The mapping to the Author managed property for any file format works like this:
1) All possible authors found during crawling are added to a non-prioritized list.
2) From that list, a concatenated string is created that excludes duplicates and empty values.
3) This string is mapped to the Author managed property.
The authors extracted by the metadata extractor are simply added to the list and included in the string.
Even though the priority is not important for the Author managed property, since all authors extracted from content are included in the string, this is where the crawled properties come from:
Author as picked up by the content processing component.
The people names from the from line of an email file.
The people names associated with One Note files.
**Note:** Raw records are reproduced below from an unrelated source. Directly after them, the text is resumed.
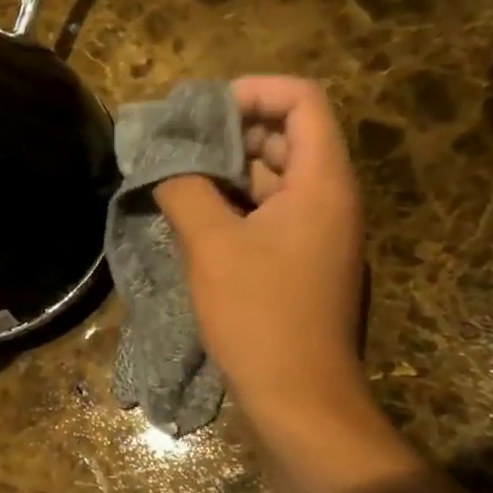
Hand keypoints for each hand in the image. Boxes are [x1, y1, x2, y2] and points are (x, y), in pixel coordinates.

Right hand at [154, 77, 367, 434]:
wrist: (301, 401)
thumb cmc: (260, 316)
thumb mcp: (211, 245)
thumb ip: (185, 188)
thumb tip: (163, 161)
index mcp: (322, 182)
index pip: (302, 100)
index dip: (253, 91)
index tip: (201, 112)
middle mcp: (330, 197)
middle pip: (286, 135)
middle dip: (229, 132)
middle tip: (176, 145)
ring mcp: (318, 231)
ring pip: (273, 177)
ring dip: (226, 171)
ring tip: (174, 178)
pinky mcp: (302, 260)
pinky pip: (269, 212)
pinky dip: (233, 204)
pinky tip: (192, 217)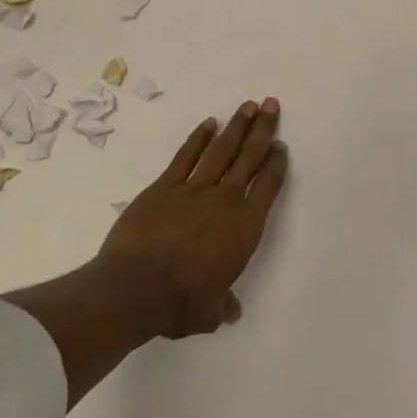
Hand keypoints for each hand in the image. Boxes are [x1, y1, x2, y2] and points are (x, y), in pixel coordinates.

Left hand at [99, 98, 287, 337]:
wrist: (135, 289)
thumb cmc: (179, 304)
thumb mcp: (209, 313)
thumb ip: (223, 306)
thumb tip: (231, 311)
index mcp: (244, 228)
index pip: (268, 186)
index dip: (277, 164)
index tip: (281, 146)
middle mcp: (225, 201)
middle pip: (249, 157)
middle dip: (263, 129)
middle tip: (271, 104)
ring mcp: (193, 189)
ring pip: (221, 150)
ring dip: (236, 126)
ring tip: (248, 106)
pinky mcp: (164, 187)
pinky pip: (186, 156)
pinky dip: (198, 138)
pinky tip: (209, 124)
Internal SharePoint objects
Contains metadata associated with internal SharePoint objects
The author extracted from the body of Word documents and PowerPoint presentations.
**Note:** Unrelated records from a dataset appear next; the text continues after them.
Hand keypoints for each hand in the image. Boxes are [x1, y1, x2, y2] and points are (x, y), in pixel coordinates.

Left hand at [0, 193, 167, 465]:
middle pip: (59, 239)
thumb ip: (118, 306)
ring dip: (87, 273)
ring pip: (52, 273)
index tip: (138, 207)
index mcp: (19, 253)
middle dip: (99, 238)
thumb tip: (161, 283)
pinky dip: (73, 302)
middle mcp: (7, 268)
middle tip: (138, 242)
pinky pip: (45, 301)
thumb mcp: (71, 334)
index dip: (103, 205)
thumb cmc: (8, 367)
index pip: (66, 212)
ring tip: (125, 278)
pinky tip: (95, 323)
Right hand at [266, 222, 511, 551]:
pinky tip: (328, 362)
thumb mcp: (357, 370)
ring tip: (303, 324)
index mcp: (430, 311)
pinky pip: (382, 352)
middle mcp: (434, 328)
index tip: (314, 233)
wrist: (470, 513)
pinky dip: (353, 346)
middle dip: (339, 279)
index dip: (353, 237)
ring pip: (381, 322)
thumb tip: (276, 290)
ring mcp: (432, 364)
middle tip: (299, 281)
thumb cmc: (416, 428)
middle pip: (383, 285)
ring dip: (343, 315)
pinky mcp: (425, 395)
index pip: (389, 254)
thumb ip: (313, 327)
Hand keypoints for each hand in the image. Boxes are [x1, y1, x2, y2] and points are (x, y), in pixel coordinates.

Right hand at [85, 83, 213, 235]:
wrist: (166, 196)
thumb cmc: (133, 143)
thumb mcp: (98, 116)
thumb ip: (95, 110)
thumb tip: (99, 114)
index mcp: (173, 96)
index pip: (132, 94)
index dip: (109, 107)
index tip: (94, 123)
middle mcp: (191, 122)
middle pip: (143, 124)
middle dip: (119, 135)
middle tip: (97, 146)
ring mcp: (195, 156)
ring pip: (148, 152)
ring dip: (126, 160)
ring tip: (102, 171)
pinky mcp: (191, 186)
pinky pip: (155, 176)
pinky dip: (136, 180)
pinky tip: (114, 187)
We stopped extracting date of the last modification or creating from the document body. Even though it may be useful for PowerPoint documents where the date of presentation is mentioned on the first slide, it was introducing too much uncertainty. Let’s imagine a presentation talking about French revolution and having its dates on the first slide. Then it was highly probable that you presentation will have 14.07.1789 as creation date which, I believe is undesired.
So, with this change you still can map crawled properties to LastModifiedTime and use the managed property in the search results but there will be no output from MetadataExtractor in this list
This table shows the default crawled property mapping and priority to LastModifiedTime:
The timestamp showing when the item was last saved as picked up by the content processing component.
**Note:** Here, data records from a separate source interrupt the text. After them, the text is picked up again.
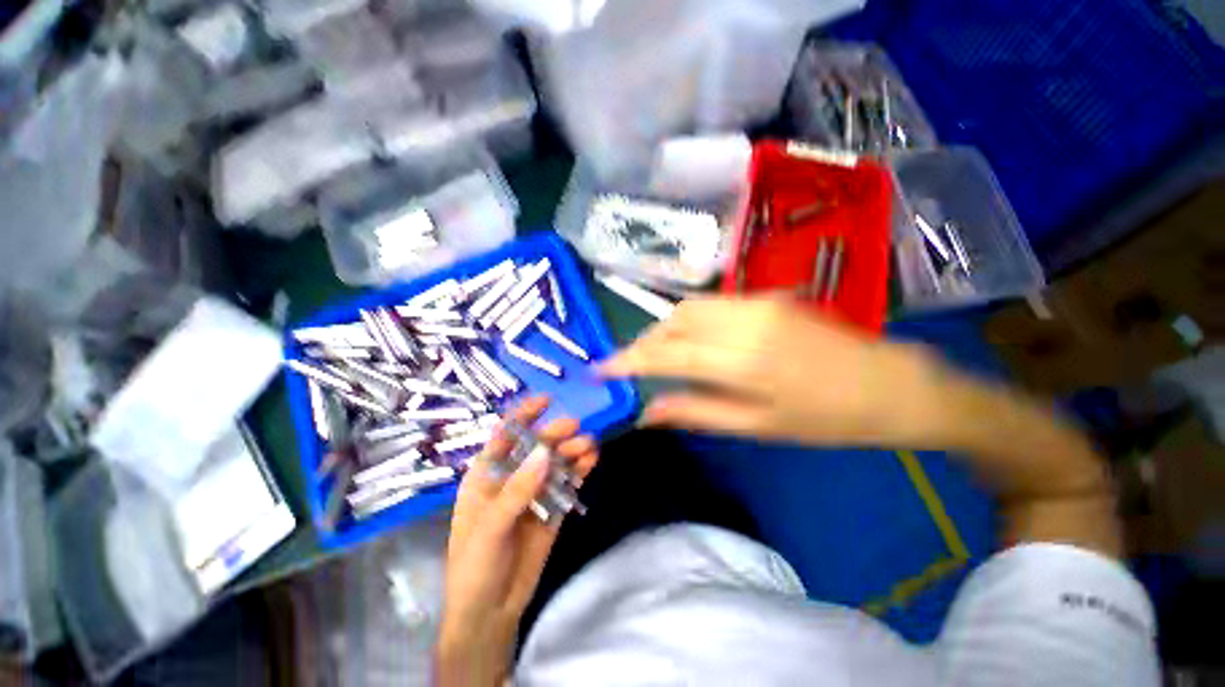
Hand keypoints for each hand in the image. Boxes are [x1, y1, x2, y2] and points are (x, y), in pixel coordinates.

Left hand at [435, 396, 598, 686]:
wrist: (490, 612)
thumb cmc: (474, 567)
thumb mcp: (489, 528)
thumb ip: (517, 490)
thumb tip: (545, 452)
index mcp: (486, 475)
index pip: (505, 435)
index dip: (523, 415)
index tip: (546, 399)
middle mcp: (512, 476)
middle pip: (536, 446)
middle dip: (554, 433)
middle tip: (575, 427)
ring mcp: (535, 491)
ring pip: (556, 461)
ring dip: (571, 450)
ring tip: (589, 445)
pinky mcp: (553, 507)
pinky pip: (568, 482)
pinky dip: (580, 469)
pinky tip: (592, 460)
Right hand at [599, 296, 947, 448]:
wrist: (890, 384)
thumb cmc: (825, 419)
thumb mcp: (757, 427)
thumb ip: (696, 412)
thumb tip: (647, 411)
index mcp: (741, 362)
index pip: (666, 354)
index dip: (627, 360)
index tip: (600, 368)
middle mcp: (743, 322)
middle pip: (672, 322)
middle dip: (643, 342)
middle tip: (629, 364)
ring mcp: (756, 302)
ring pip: (688, 308)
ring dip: (663, 328)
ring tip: (654, 353)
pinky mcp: (766, 295)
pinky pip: (710, 304)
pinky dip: (687, 320)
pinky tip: (689, 339)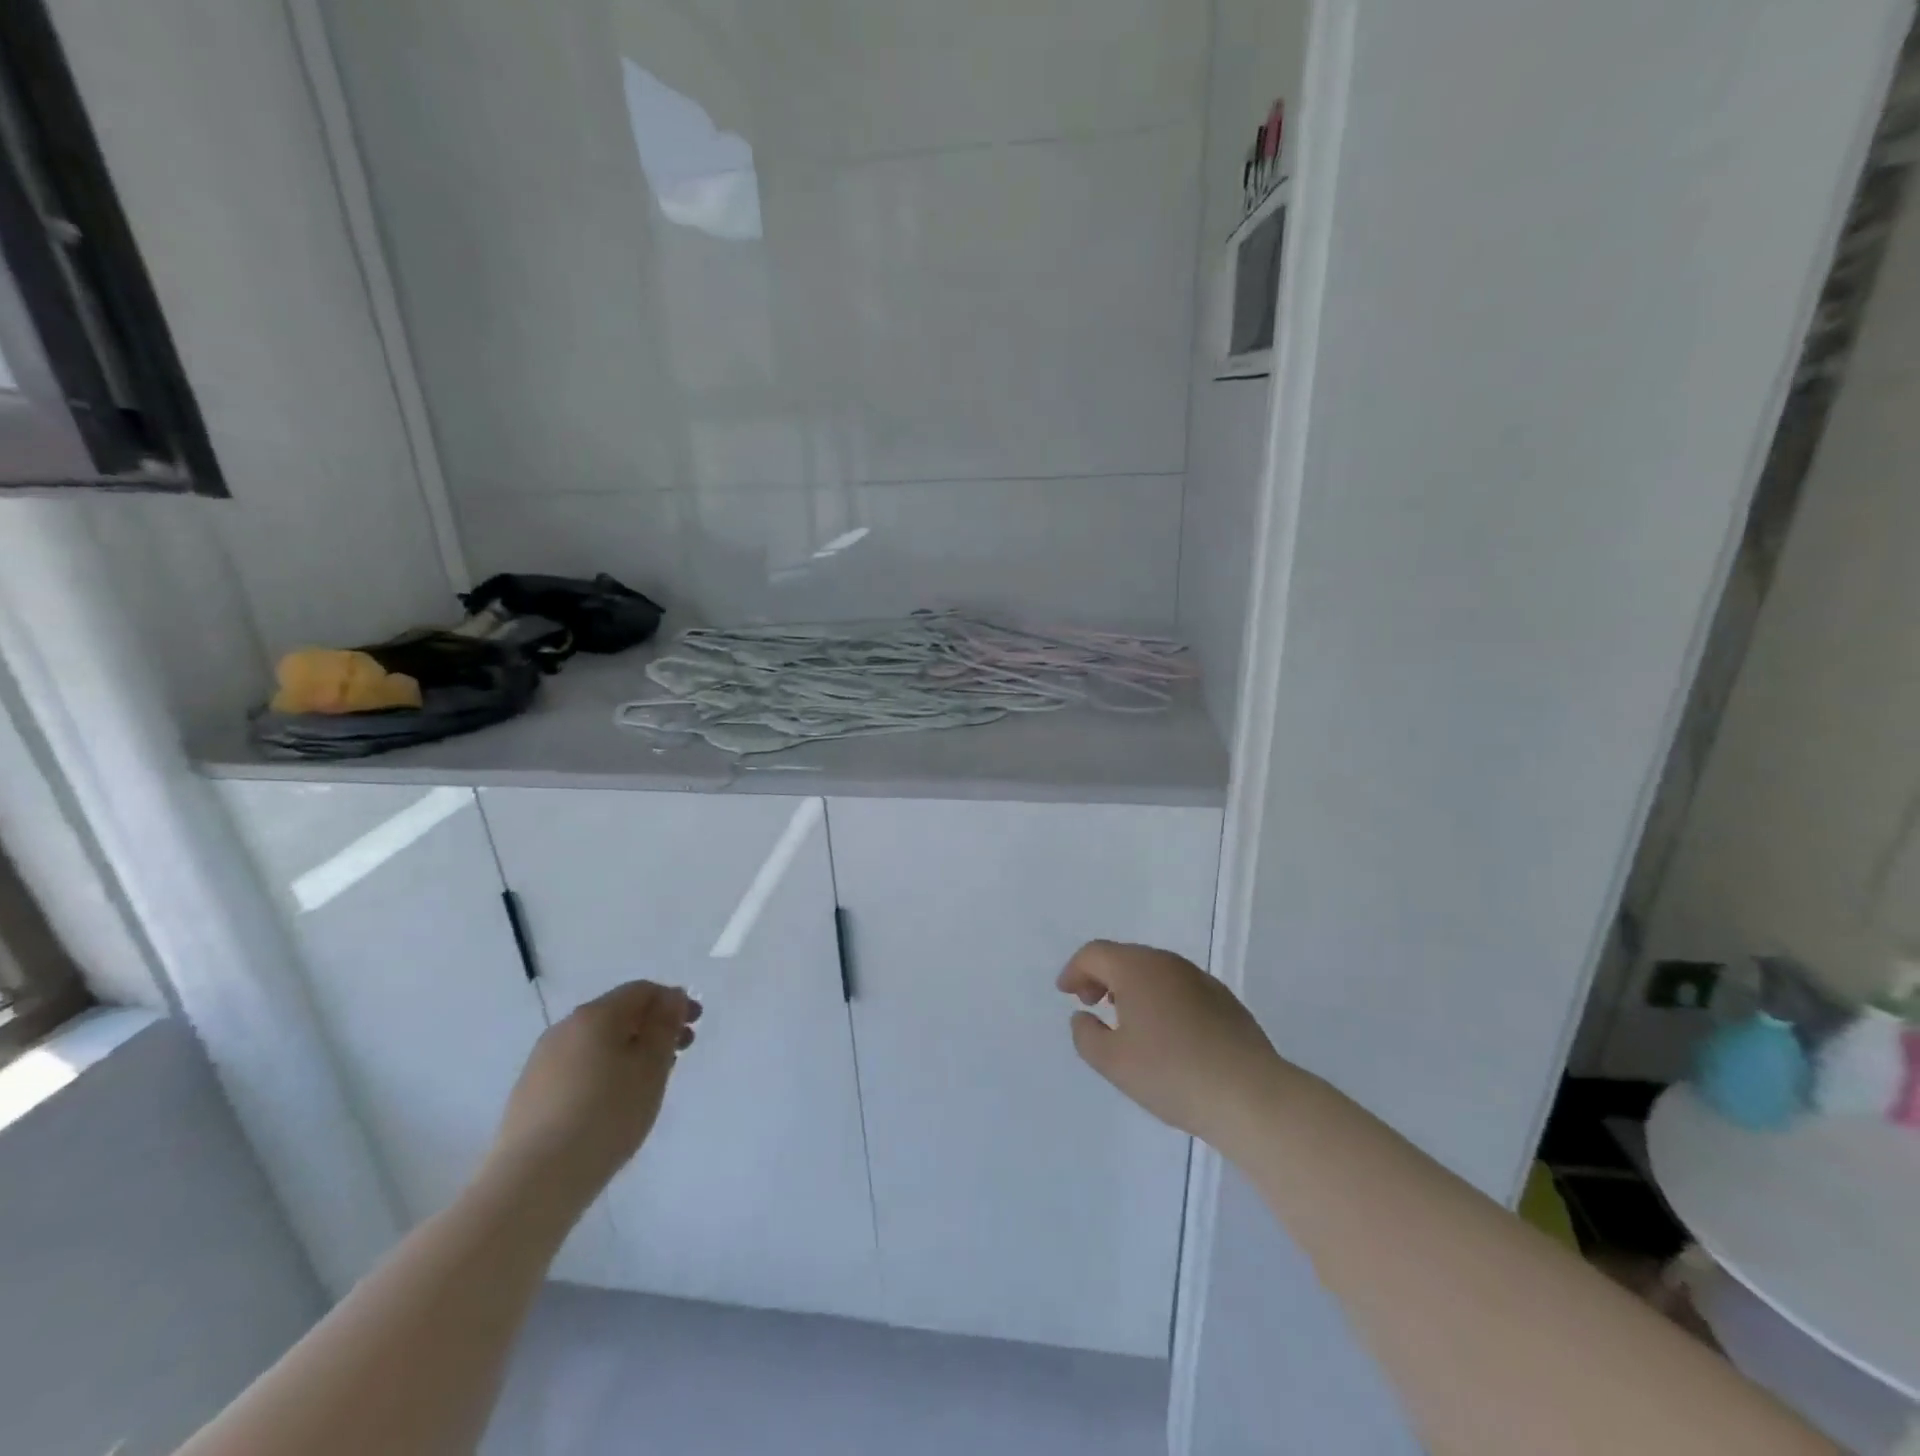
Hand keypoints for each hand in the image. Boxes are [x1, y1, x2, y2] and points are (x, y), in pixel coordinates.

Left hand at [488, 981, 699, 1210]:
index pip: (641, 991)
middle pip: (618, 1014)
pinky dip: (604, 1071)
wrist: (533, 1182)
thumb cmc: (606, 1115)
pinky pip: (577, 1067)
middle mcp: (564, 1029)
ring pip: (597, 1043)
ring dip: (629, 1050)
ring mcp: (541, 1061)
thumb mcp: (651, 1067)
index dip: (672, 1001)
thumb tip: (672, 997)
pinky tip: (612, 1103)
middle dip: (653, 1027)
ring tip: (649, 1082)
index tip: (694, 1026)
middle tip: (680, 1053)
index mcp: (595, 1015)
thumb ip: (665, 1025)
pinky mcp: (529, 1093)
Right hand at [1059, 941, 1283, 1147]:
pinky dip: (1159, 997)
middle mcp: (1168, 963)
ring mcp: (1200, 979)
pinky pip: (1178, 987)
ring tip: (1124, 1020)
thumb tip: (1083, 1016)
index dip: (1074, 971)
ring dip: (1131, 987)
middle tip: (1090, 1004)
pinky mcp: (1224, 1000)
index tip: (1066, 994)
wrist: (1250, 1095)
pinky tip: (1163, 1033)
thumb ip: (1086, 1035)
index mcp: (1137, 968)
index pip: (1094, 954)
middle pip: (1125, 957)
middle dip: (1101, 976)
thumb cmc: (1171, 1074)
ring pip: (1154, 971)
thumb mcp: (1113, 1062)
The timestamp showing when the item was last saved in SharePoint.
The timestamp showing when the item was last accessed in One Note.
You can now sort search results based on the preferred date of modification, by changing the priority order, or you can perform more sophisticated logic like deleting too old documents from your site collection
We hope that by adding these changes, we’ve improved the way in which you can control search results.
So first off thank you for allowing us to now remove the MetadataExtractorTitle from the Title managed property. This will be a huge improvement as we have tons of templated documents for meeting minutes, agendas and the like which all had the same titles being displayed in search.
A question though, if we remove the MetadataExtractorTitle property for Title, will this also change the _layouts/15/osssearchresults.aspx site specific search page search results as well as the Enterprise Search Center?
MetadataExtractorTitle is just crawled property. It affects how title of document is extracted. Title is extended as MP only. If MDE Title is removed from mapping, next one in the order will be used as title.
In order for the changes to have effect recrawl (any type) needs to happen, so if the customer wants to affect all documents simultaneously, the full recrawl is needed.
So we tried both removing the MetadataExtractorTitle from the Title Managed Property, and moving it down in the crawled property order but the MetadataExtractorTitle was still being displayed in search results. We ran several Full Crawls and Incremental Crawls with no changes being displayed.
Finally we did an Index Reset, then a full crawl, and now the MetadataExtractorTitle is no longer being displayed in search results. This was all in our Dev environment, so is an Index Reset required for this change to work? Or is there a nightly job that perhaps will update this? We really do not want to do a Index Reset in Production if we can avoid it.
Any information would be appreciated.
This is a very information post - thank you!
How do you add properties like "Mail:6" back if you remove them. We'd like to try some different configurations but I don't see these crawled properties listed.